Terry McAuliffe plans to run for governor of Virginia again
Terry McAuliffe is telling friends he'll announce plans to again run for governor of Virginia in the coming weeks.
Why it matters: This could spark a divisive primary with younger, more diverse candidates and serve as a bellwether for 2024 races — including the next presidential election.
Details: Virginia holds its gubernatorial election a year after the presidential race, and its outcome can preview where the Democratic Party is heading and how it's viewed by Americans nationally.
- This 2021 contest could expose deep divisions since it is expected to draw candidates from across the racial, gender and ideological spectrum.
- It also may mirror the brewing battle between centrists and progressives in what had been a swing state but in recent cycles has become bluer.
The big picture: Other candidates already include two female members of the state legislature — Delegate Jennifer Carroll Foy and Sen. Jennifer McClellan — and Lt. Gov. Justin Fairfax, who is African American. McAuliffe, as governor from 2014 to 2018, cast himself as a pro-business, job-creating Clinton Democrat.

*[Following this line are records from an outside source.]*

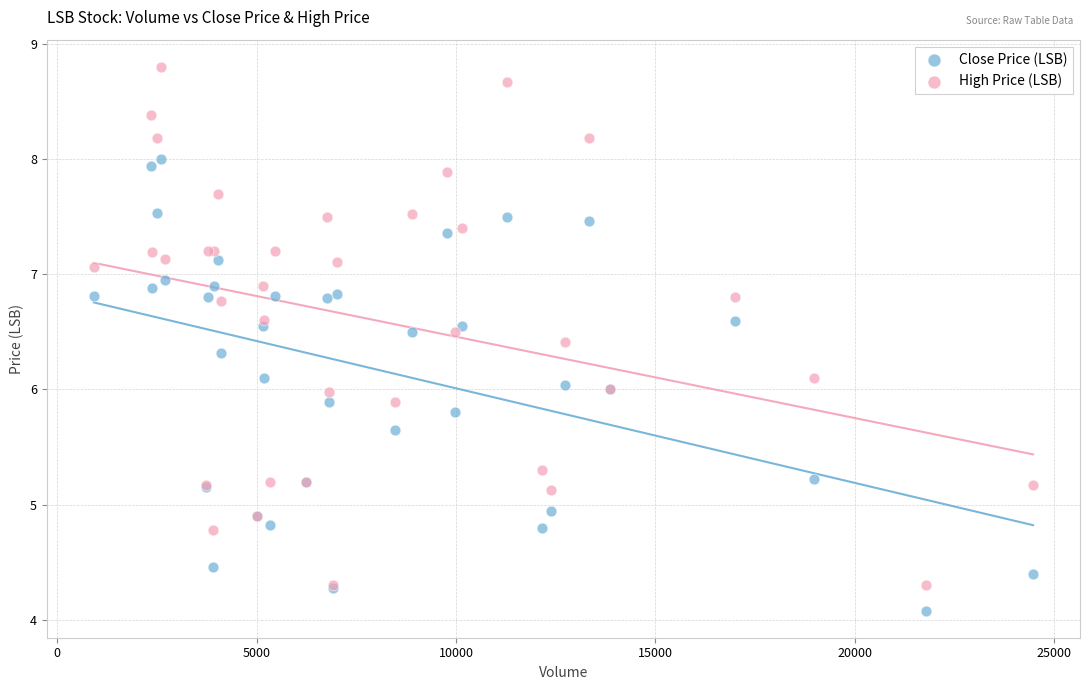

What is the X range (max minus min) for the scatter plot?

23550.0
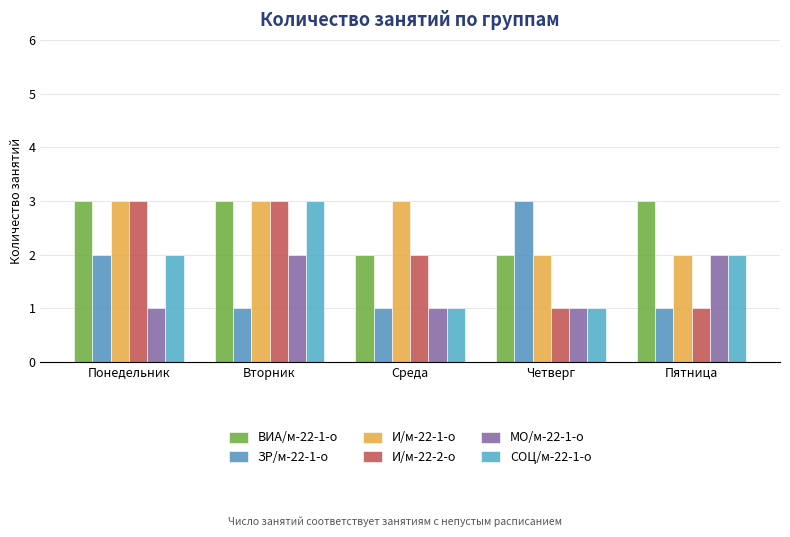

True or false: И/м-22-1-о has a value of 1 at Пятница.

False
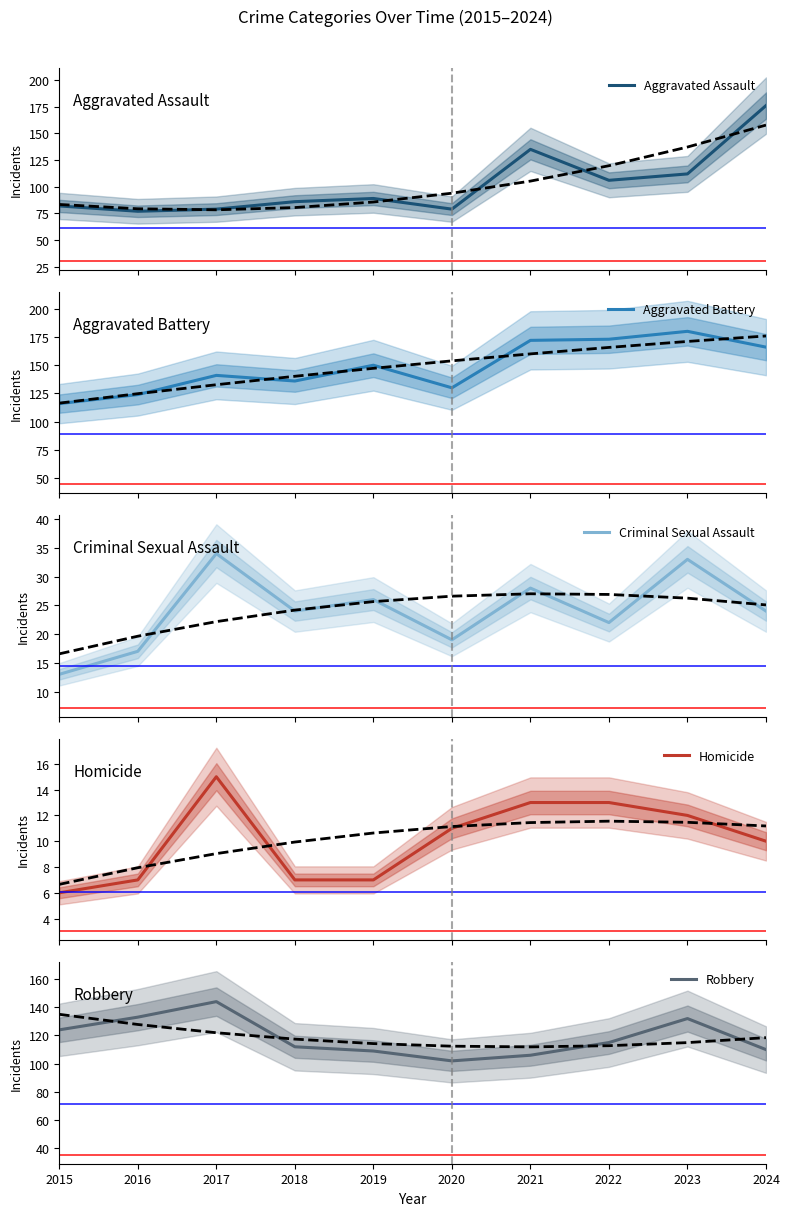

What is the difference between the second highest and minimum values in the Aggravated Assault series?

58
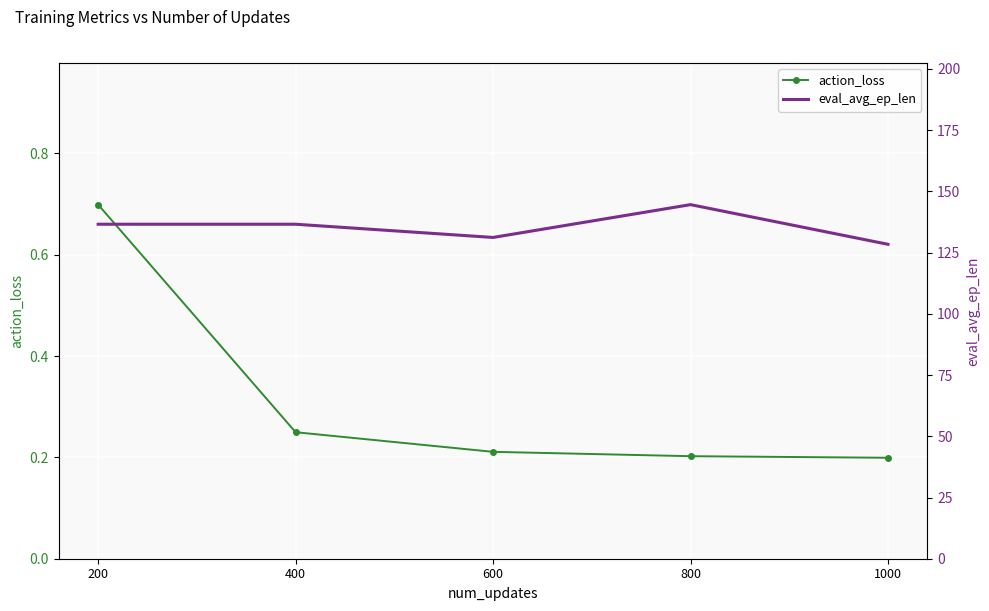

Reading left to right, extract all data points from this chart.

action_loss: 0.7	0.2	0.2	0.2	0.2
eval_avg_ep_len: 136.6	136.6	131.2	144.6	128.4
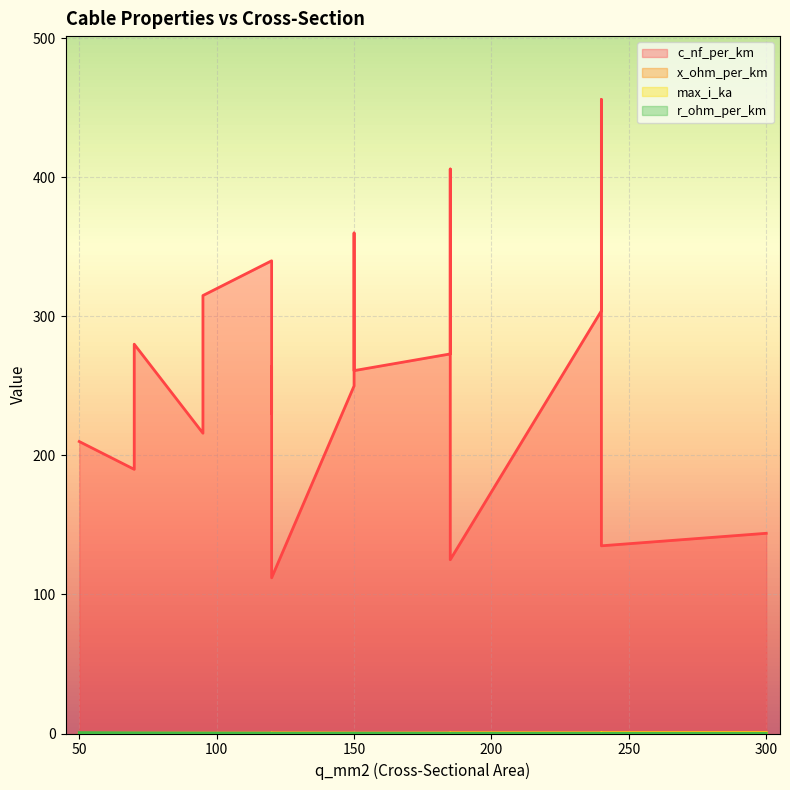

Which has a higher value, 120 or 95?

95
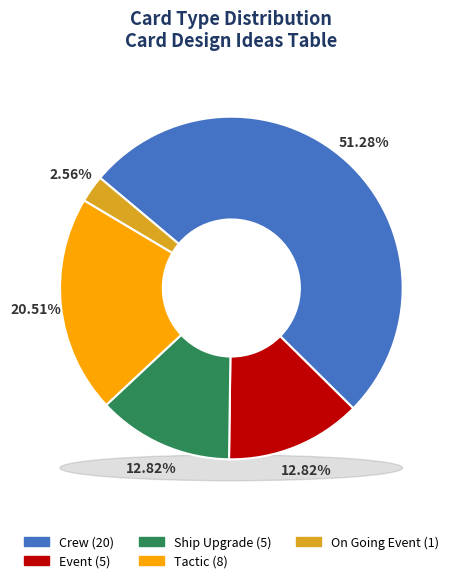

What percentage is NOT represented by Event?

87.2%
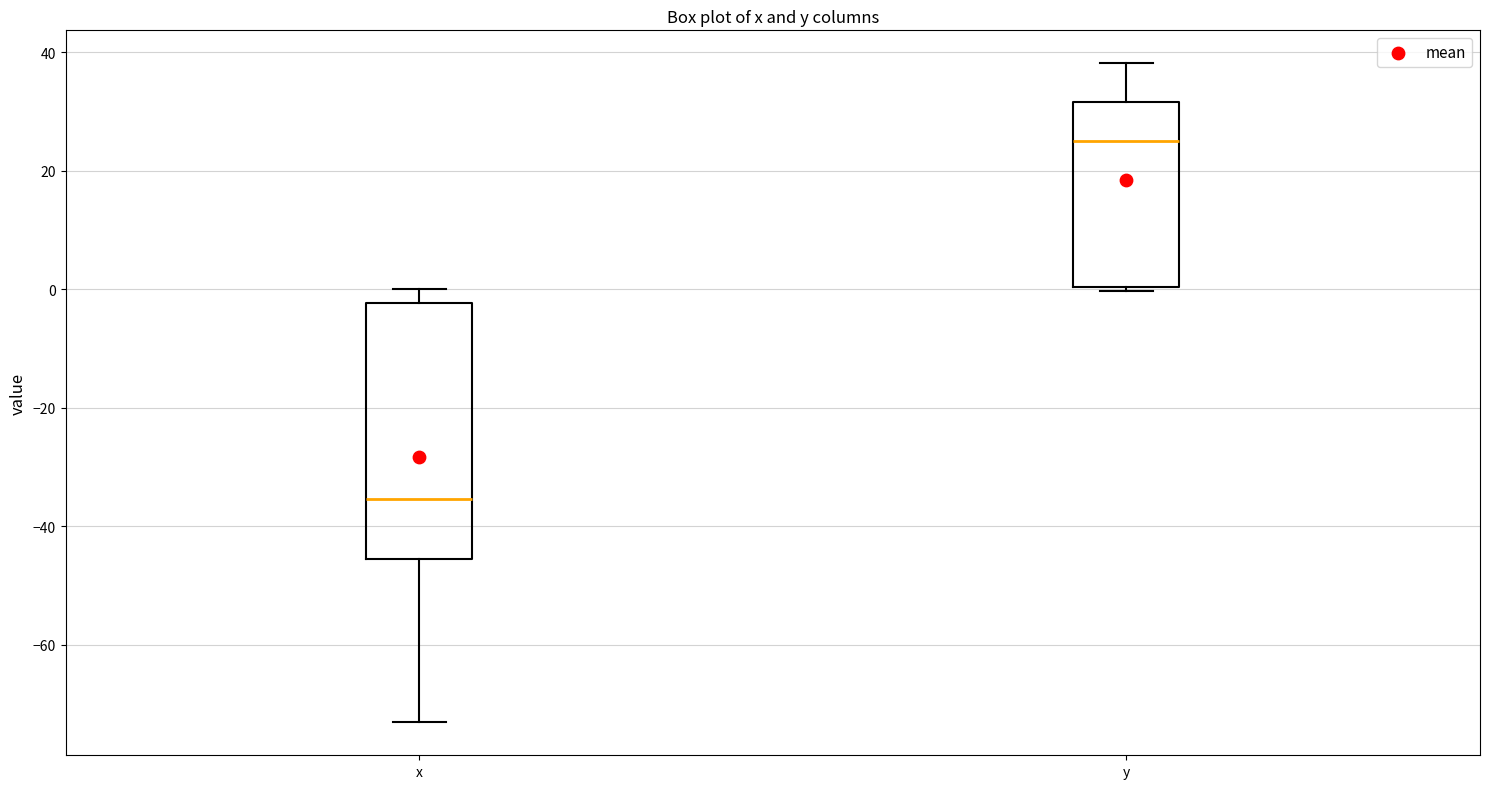

Reading left to right, read every box against the y-axis: the position of its median line, the range the box covers, and the ends of its whiskers. The values are not printed on the chart, so give them approximately, as read against the axis.

x: median -36, box -46 to -2, whiskers -74 to 0
y: median 26, box 0 to 32, whiskers 0 (just below the box's lower edge) to 38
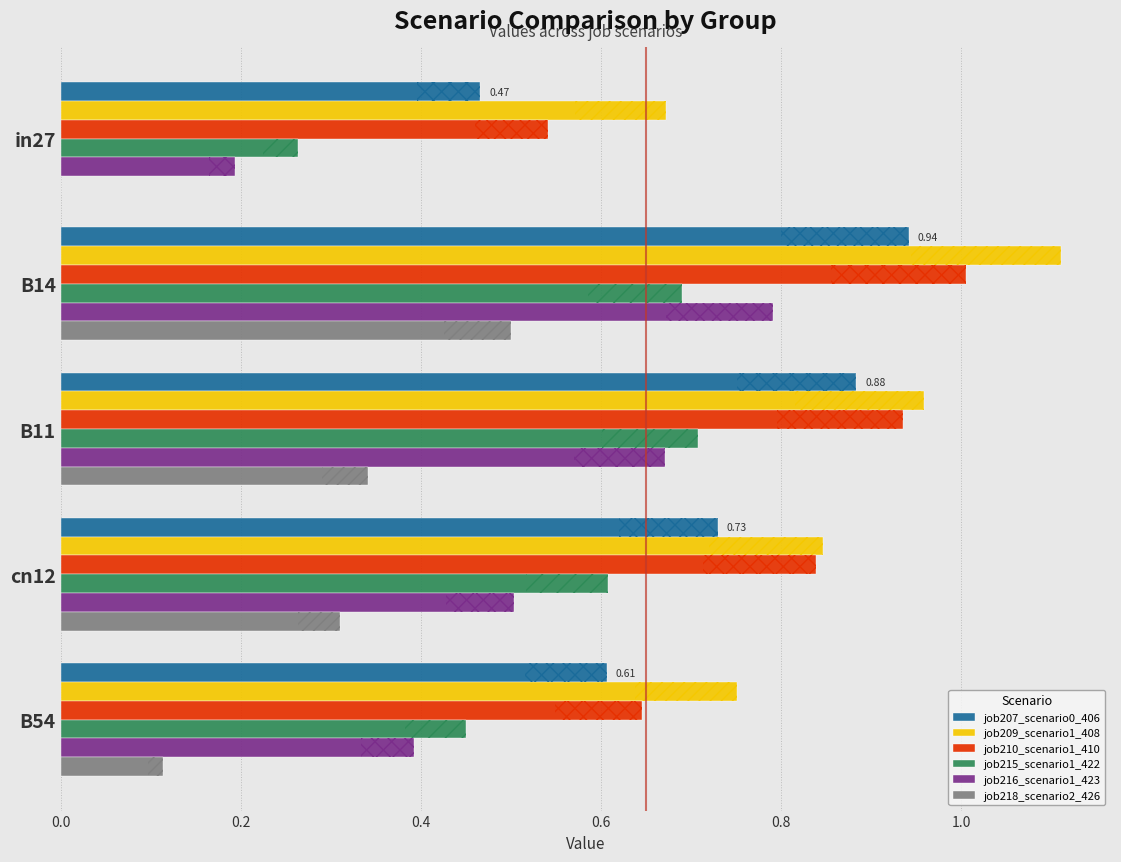

True or false: job215_scenario1_422 has a value of 0.4 at B14.

False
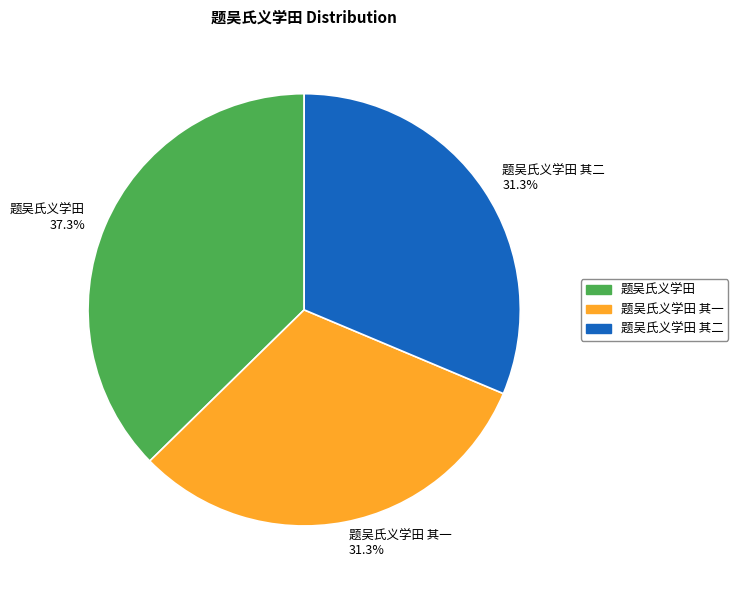

Is it true that 题吴氏义学田 is 37% of the pie?

True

- He also made inroads with progressives by pushing for women's access to reproductive health, gun control and voting rights for former felons.
- His PAC is flush with cash, having raised some $1.7 million as of this summer, and he counts nearly half of the Virginia Legislative Black Caucus as supporters.
Between the lines: McAuliffe had been discussed as a possible ambassador or commerce secretary in the Biden administration, but he's made it clear the job he loves the most is being Virginia's governor.
- Virginia law limits governors to a four-year term, but it also lets them run again after being out of office for four years.
- McAuliffe passed on running for president in 2020, but if he won the governor's race, he could be primed to run for president in 2024.